Warner Bros. // R // October 15, 2003
List Price: Unknown

Review by Shannon Nutt | posted October 19, 2003 | E-mail the Author
The race for Oscar is over.

At the risk of raising the ire of thousands of Lord of the Rings fans hoping Peter Jackson's final chapter in the trilogy will claim Oscar gold, or the fury of horse fans hoping that Seabiscuit will enter the winner's circle, let me be perfectly clear: Mystic River is the best movie of 2003, Sean Penn is the top choice for Best Actor and our ol' pal Dirty Harry…yes, Mr. Clint Eastwood himself... is about to win his second Oscar for Best Director.

Sure, it may not happen that way, but it should happen, as Eastwood has given us the shining jewel in his directorial career – a movie that explores friendships that are thicker than blood, with secrets that are deeper than the river from which the movie takes its name.

Mystic River opens in the past, as three young boys – Jimmy, Sean and Dave – who, like most young boys their ages, are looking to get into a little trouble on an overcast afternoon in Boston. Jimmy gets the idea of stealing a car, but the boys are soon distracted by some fresh cement drying on the sidewalk and decide to write their names in it. Sure enough, a pair of men claiming to be the police start yelling at the boys and make Dave get in their car, saying they're taking him back home to tell his mother what he has done. But the two guys aren't cops…and they kidnap Dave and sexually abuse him for four days, before Dave is finally able to make his escape.

Flash forward to the present day, and we find that the three boys all still live in the neighborhood, although they are no longer as close as they once were. Jimmy (Sean Penn) runs a local convenience store, but also has a criminal past and connections with local thugs; Dave (Tim Robbins) now has a wife (Marcia Gay Harden) and son, but has never gotten over what happened to him as a boy; and Sean (Kevin Bacon) has become a police detective, but finds himself in a broken marriage, with a wife who calls him on the phone but doesn't speak, and a new daughter whom he has never seen.

The three men suddenly find their lives thrown back together when Jimmy's oldest daughter disappears one night. Sean is called in on the case and is the one who discovers the body of Jimmy's girl. The mystery thickens, because Dave was one of the last people to see Jimmy's daughter alive, and he came home that night injured, with blood all over his hands.

What's great about Mystic River is that it's such an involving character study of these three men. Most movies would just revolve around the murder-mystery, but Eastwood takes his characters deeper – having them ask themselves questions like if, as boys, another one of them had gotten in the car with those child molesters, would their lives have been totally different?

Penn plays his father figure role with such genuine compassion and grief that the audience is stunned to find out he has a darker side when it's revealed early in the film. Robbins is so good at playing a haunted man, that we never quite know until the end whether his character is guilty, emotionally scarred, or both. Even Bacon is superb – a man who handles his police work almost flawlessly, but has a personal life that is in shambles.

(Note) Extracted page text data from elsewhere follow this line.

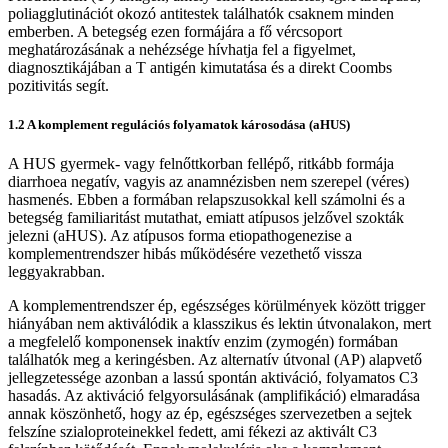
poliagglutinációt okozó antitestek találhatók csaknem minden
emberben. A betegség ezen formájára a fő vércsoport
meghatározásának a nehézsége hívhatja fel a figyelmet,
diagnosztikájában a T antigén kimutatása és a direkt Coombs
pozitivitás segít.
1.2 A komplement regulációs folyamatok károsodása (aHUS)
A HUS gyermek- vagy felnőttkorban fellépő, ritkább formája
diarrhoea negatív, vagyis az anamnézisben nem szerepel (véres)
hasmenés. Ebben a formában relapszusokkal kell számolni és a
betegség familiaritást mutathat, emiatt atípusos jelzővel szokták
jelezni (aHUS). Az atípusos forma etiopathogenezise a
komplementrendszer hibás működésére vezethető vissza
leggyakrabban.
A komplementrendszer ép, egészséges körülmények között trigger
hiányában nem aktiválódik a klasszikus és lektin útvonalakon, mert
a megfelelő komponensek inaktív enzim (zymogén) formában
találhatók meg a keringésben. Az alternatív útvonal (AP) alapvető
jellegzetessége azonban a lassú spontán aktiváció, folyamatos C3
hasadás. Az aktiváció felgyorsulásának (amplifikáció) elmaradása
annak köszönhető, hogy az ép, egészséges szervezetben a sejtek
felszíne szialoproteinekkel fedett, ami fékezi az aktivált C3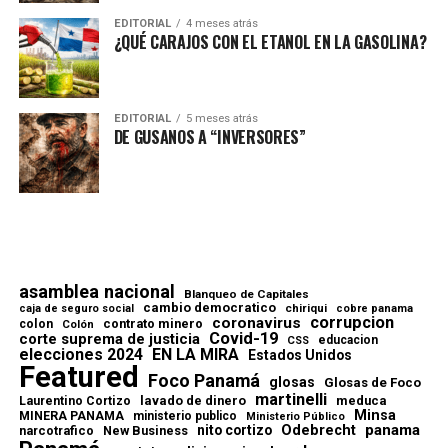
EDITORIAL
4 meses atrás
¿QUÉ CARAJOS CON EL ETANOL EN LA GASOLINA?
EDITORIAL
5 meses atrás
DE GUSANOS A “INVERSORES”
asamblea nacional
Blanqueo de Capitales
cambio democratico
chiriqui
caja de seguro social
cobre panama
corrupcion
coronavirus
contrato minero
colon
Colón
Covid-19
corte suprema de justicia
educacion
CSS
elecciones 2024
EN LA MIRA
Estados Unidos
Featured
Foco Panamá
glosas
Glosas de Foco
martinelli
lavado de dinero
meduca
Laurentino Cortizo
Minsa
MINERA PANAMA
ministerio publico
Ministerio Público
Odebrecht
panama
nito cortizo
narcotrafico
New Business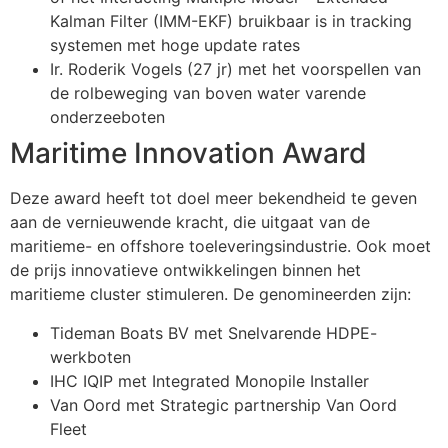
Kalman Filter (IMM-EKF) bruikbaar is in tracking
systemen met hoge update rates
Ir. Roderik Vogels (27 jr) met het voorspellen van
de rolbeweging van boven water varende
onderzeeboten
Maritime Innovation Award
Deze award heeft tot doel meer bekendheid te geven
aan de vernieuwende kracht, die uitgaat van de
maritieme- en offshore toeleveringsindustrie. Ook moet
de prijs innovatieve ontwikkelingen binnen het
maritieme cluster stimuleren. De genomineerden zijn:
Tideman Boats BV met Snelvarende HDPE-
werkboten
IHC IQIP met Integrated Monopile Installer
Van Oord met Strategic partnership Van Oord
Fleet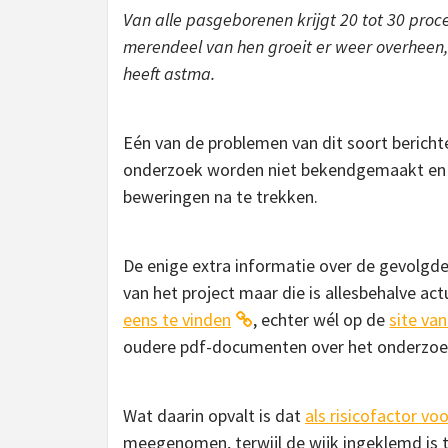
Van alle pasgeborenen krijgt 20 tot 30 proce
merendeel van hen groeit er weer overheen,
heeft astma.
Eén van de problemen van dit soort berichten 
onderzoek worden niet bekendgemaakt en d
beweringen na te trekken.
De enige extra informatie over de gevolg
van het project maar die is allesbehalve ac
eens te vinden
, echter wél op de
site va
oudere pdf-documenten over het onderzoek
Wat daarin opvalt is dat
als risicofactor v
meegenomen, terwijl de wijk ingeklemd is 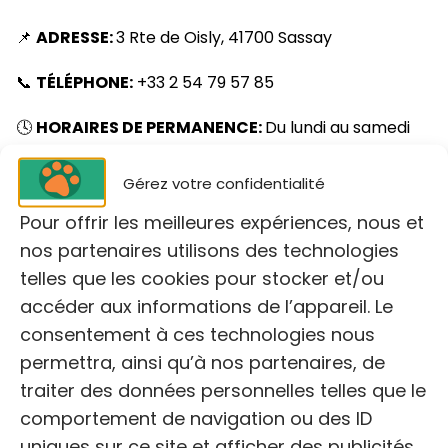
📌
ADRESSE:
3 Rte de Oisly, 41700 Sassay
📞
TÉLÉPHONE:
+33 2 54 79 57 85
🕓
HORAIRES DE PERMANENCE:
Du lundi au samedi
de 14h00 à 17h00 (Fermé le jeudi et le dimanche)
Gérez votre confidentialité
Services offerts:
Pour offrir les meilleures expériences, nous et
✓ Campagnes d'identification (tatouage ou puce
nos partenaires utilisons des technologies
électronique).
telles que les cookies pour stocker et/ou
accéder aux informations de l’appareil. Le
✓ Bons de réduction pour la stérilisation (sous
consentement à ces technologies nous
conditions de ressources).
permettra, ainsi qu’à nos partenaires, de
✓ Conseils en soins vétérinaires de base et nutrition.
traiter des données personnelles telles que le
comportement de navigation ou des ID
🌐
https://refuge-de-sassay.fr/
uniques sur ce site et afficher des publicités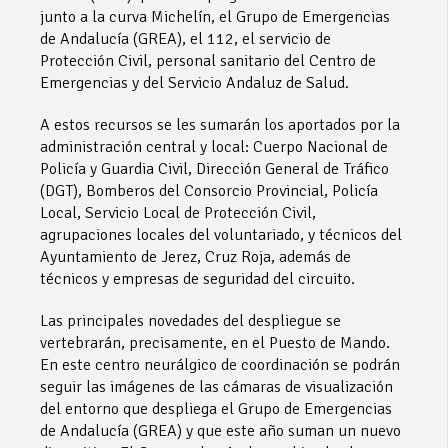
junto a la curva Michelín, el Grupo de Emergencias
de Andalucía (GREA), el 112, el servicio de
Protección Civil, personal sanitario del Centro de
Emergencias y del Servicio Andaluz de Salud.
A estos recursos se les sumarán los aportados por la
administración central y local: Cuerpo Nacional de
Policía y Guardia Civil, Dirección General de Tráfico
(DGT), Bomberos del Consorcio Provincial, Policía
Local, Servicio Local de Protección Civil,
agrupaciones locales del voluntariado, y técnicos del
Ayuntamiento de Jerez, Cruz Roja, además de
técnicos y empresas de seguridad del circuito.
Las principales novedades del despliegue se
vertebrarán, precisamente, en el Puesto de Mando.
En este centro neurálgico de coordinación se podrán
seguir las imágenes de las cámaras de visualización
del entorno que despliega el Grupo de Emergencias
de Andalucía (GREA) y que este año suman un nuevo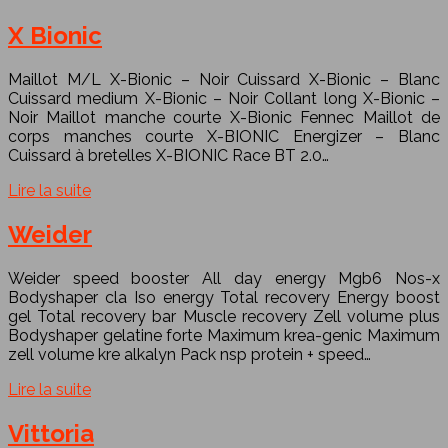
X Bionic
Maillot M/L X-Bionic – Noir Cuissard X-Bionic – Blanc
Cuissard medium X-Bionic – Noir Collant long X-Bionic –
Noir Maillot manche courte X-Bionic Fennec Maillot de
corps manches courte X-BIONIC Energizer – Blanc
Cuissard à bretelles X-BIONIC Race BT 2.0…
Lire la suite
Weider
Weider speed booster All day energy Mgb6 Nos-x
Bodyshaper cla Iso energy Total recovery Energy boost
gel Total recovery bar Muscle recovery Zell volume plus
Bodyshaper gelatine forte Maximum krea-genic Maximum
zell volume kre alkalyn Pack nsp protein + speed…
Lire la suite
Vittoria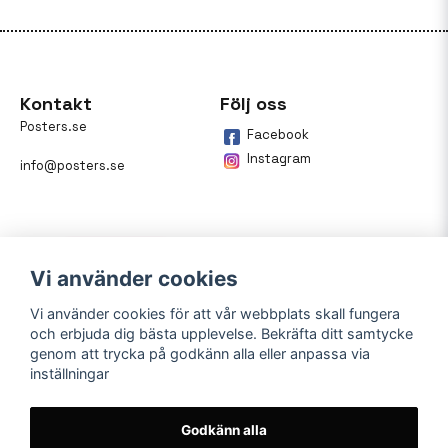
Kontakt
Följ oss
Posters.se
Facebook
Instagram
info@posters.se
Vi använder cookies
Vi använder cookies för att vår webbplats skall fungera
och erbjuda dig bästa upplevelse. Bekräfta ditt samtycke
Betalning
genom att trycka på godkänn alla eller anpassa via
inställningar
På posters.se kan du enkelt
betala din beställning med
Klarna.
Godkänn alla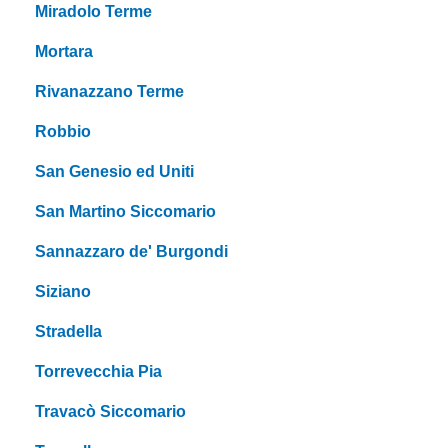
Miradolo Terme
Mortara
Rivanazzano Terme
Robbio
San Genesio ed Uniti
San Martino Siccomario
Sannazzaro de' Burgondi
Siziano
Stradella
Torrevecchia Pia
Travacò Siccomario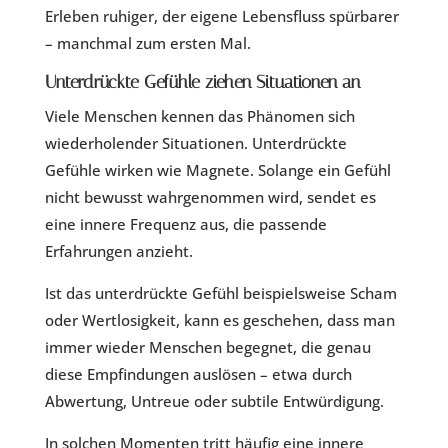
Erleben ruhiger, der eigene Lebensfluss spürbarer
– manchmal zum ersten Mal.
Unterdrückte Gefühle ziehen Situationen an
Viele Menschen kennen das Phänomen sich
wiederholender Situationen. Unterdrückte
Gefühle wirken wie Magnete. Solange ein Gefühl
nicht bewusst wahrgenommen wird, sendet es
eine innere Frequenz aus, die passende
Erfahrungen anzieht.
Ist das unterdrückte Gefühl beispielsweise Scham
oder Wertlosigkeit, kann es geschehen, dass man
immer wieder Menschen begegnet, die genau
diese Empfindungen auslösen – etwa durch
Abwertung, Untreue oder subtile Entwürdigung.
In solchen Momenten tritt häufig eine innere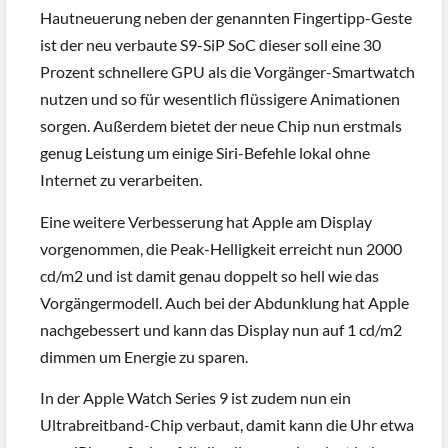
Hautneuerung neben der genannten Fingertipp-Geste
ist der neu verbaute S9-SiP SoC dieser soll eine 30
Prozent schnellere GPU als die Vorgänger-Smartwatch
nutzen und so für wesentlich flüssigere Animationen
sorgen. Außerdem bietet der neue Chip nun erstmals
genug Leistung um einige Siri-Befehle lokal ohne
Internet zu verarbeiten.
Eine weitere Verbesserung hat Apple am Display
vorgenommen, die Peak-Helligkeit erreicht nun 2000
cd/m2 und ist damit genau doppelt so hell wie das
Vorgängermodell. Auch bei der Abdunklung hat Apple
nachgebessert und kann das Display nun auf 1 cd/m2
dimmen um Energie zu sparen.
In der Apple Watch Series 9 ist zudem nun ein
Ultrabreitband-Chip verbaut, damit kann die Uhr etwa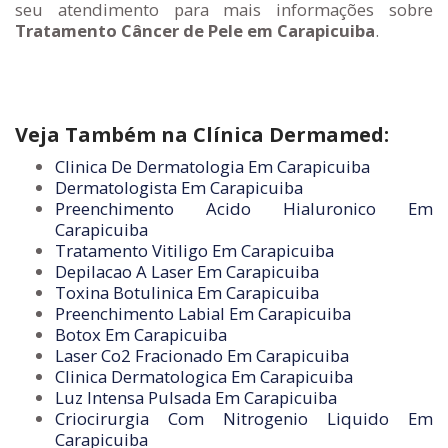
seu atendimento para mais informações sobre
Tratamento Câncer de Pele em Carapicuiba
.
Veja Também na Clínica Dermamed:
Clinica De Dermatologia Em Carapicuiba
Dermatologista Em Carapicuiba
Preenchimento Acido Hialuronico Em
Carapicuiba
Tratamento Vitiligo Em Carapicuiba
Depilacao A Laser Em Carapicuiba
Toxina Botulinica Em Carapicuiba
Preenchimento Labial Em Carapicuiba
Botox Em Carapicuiba
Laser Co2 Fracionado Em Carapicuiba
Clinica Dermatologica Em Carapicuiba
Luz Intensa Pulsada Em Carapicuiba
Criocirurgia Com Nitrogenio Liquido Em
Carapicuiba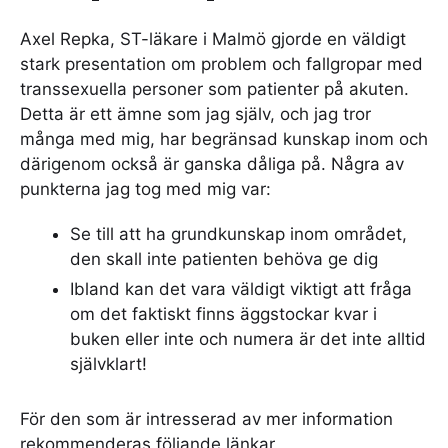
Axel Repka, ST-läkare i Malmö gjorde en väldigt
stark presentation om problem och fallgropar med
transsexuella personer som patienter på akuten.
Detta är ett ämne som jag själv, och jag tror
många med mig, har begränsad kunskap inom och
därigenom också är ganska dåliga på. Några av
punkterna jag tog med mig var:
Se till att ha grundkunskap inom området,
den skall inte patienten behöva ge dig
Ibland kan det vara väldigt viktigt att fråga
om det faktiskt finns äggstockar kvar i
buken eller inte och numera är det inte alltid
självklart!
För den som är intresserad av mer information
rekommenderas följande länkar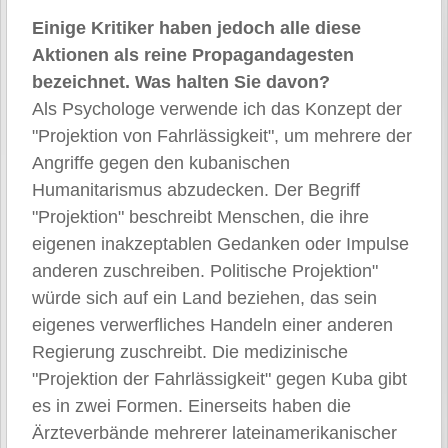
Einige Kritiker haben jedoch alle diese
Aktionen als reine Propagandagesten
bezeichnet. Was halten Sie davon?
Als Psychologe verwende ich das Konzept der
"Projektion von Fahrlässigkeit", um mehrere der
Angriffe gegen den kubanischen
Humanitarismus abzudecken. Der Begriff
"Projektion" beschreibt Menschen, die ihre
eigenen inakzeptablen Gedanken oder Impulse
anderen zuschreiben. Politische Projektion"
würde sich auf ein Land beziehen, das sein
eigenes verwerfliches Handeln einer anderen
Regierung zuschreibt. Die medizinische
"Projektion der Fahrlässigkeit" gegen Kuba gibt
es in zwei Formen. Einerseits haben die
Ärzteverbände mehrerer lateinamerikanischer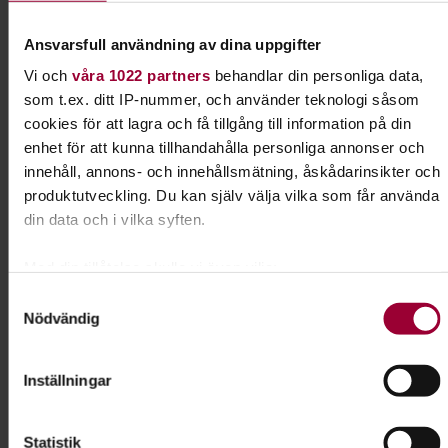
Kontakt
Ansvarsfull användning av dina uppgifter
Eva Ellmark
Vi och
våra 1022 partners
behandlar din personliga data,
Folkbildningsutvecklare
som t.ex. ditt IP-nummer, och använder teknologi såsom
Tillgänglighet & Jämlikhet
cookies för att lagra och få tillgång till information på din
Skicka e-post
enhet för att kunna tillhandahålla personliga annonser och
070-329 00 68
innehåll, annons- och innehållsmätning, åskådarinsikter och
produktutveckling. Du kan själv välja vilka som får använda
din data och i vilka syften.
Dela:
Facebook
LinkedIn
E-mail
Med din tillåtelse skulle vi även vilja:
Samla in information om din geografiska plats som
Samtyckesval
Målning
Nödvändig
kan ha en noggrannhet på upp till flera meter
Identifiera din enhet genom att aktivt skanna den för
specifika kännetecken (fingeravtryck)
Utveckla din kreativa och konstnärliga sida med
Inställningar
Ta reda på mer om hur dina personliga uppgifter behandlas
penseln i handen. Plocka fram staffliet så hjälper
och ställ in dina preferenser i
detaljsektionen
. Du kan
vi dig igång.
Statistik
ändra eller dra tillbaka ditt samtycke när som helst från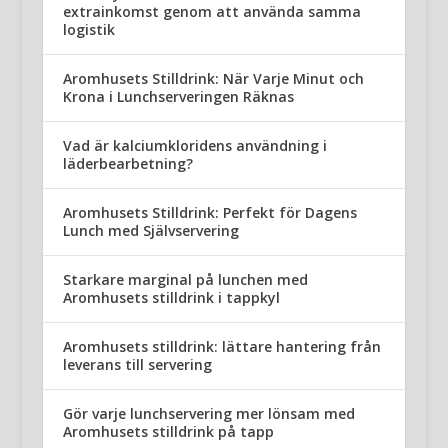
extrainkomst genom att använda samma
logistik
Aromhusets Stilldrink: När Varje Minut och
Krona i Lunchserveringen Räknas
Vad är kalciumkloridens användning i
läderbearbetning?
Aromhusets Stilldrink: Perfekt för Dagens
Lunch med Självservering
Starkare marginal på lunchen med
Aromhusets stilldrink i tappkyl
Aromhusets stilldrink: lättare hantering från
leverans till servering
Gör varje lunchservering mer lönsam med
Aromhusets stilldrink på tapp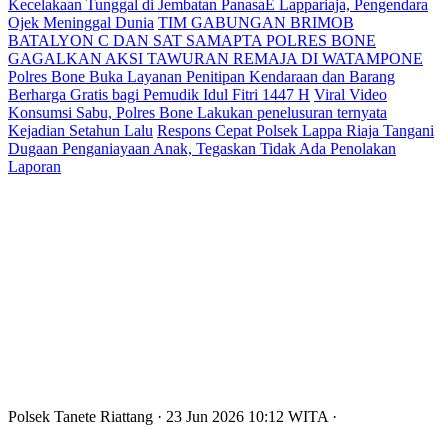
Kecelakaan Tunggal di Jembatan PanasaE Lappariaja, Pengendara
Ojek Meninggal Dunia
TIM GABUNGAN BRIMOB
BATALYON C DAN SAT SAMAPTA POLRES BONE
GAGALKAN AKSI TAWURAN REMAJA DI WATAMPONE
Polres Bone Buka Layanan Penitipan Kendaraan dan Barang
Berharga Gratis bagi Pemudik Idul Fitri 1447 H
Viral Video
Konsumsi Sabu, Polres Bone Lakukan penelusuran ternyata
Kejadian Setahun Lalu
Respons Cepat Polsek Lappa Riaja Tangani
Dugaan Penganiayaan Anak, Tegaskan Tidak Ada Penolakan
Laporan
Polsek Tanete Riattang
· 23 Jun 2026
10:12
WITA
·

About 20 minutes into Mystic River, I realized I was watching much more than the best movie I've seen this year…I was watching a classic. This is a film that not only stays with you long after you leave the theater, but should be staying with us for a long time as one of the best films of the new century.

Oscars or no Oscars, Mystic River sweeps you up in its powerful current and carries you into a story you'll never forget.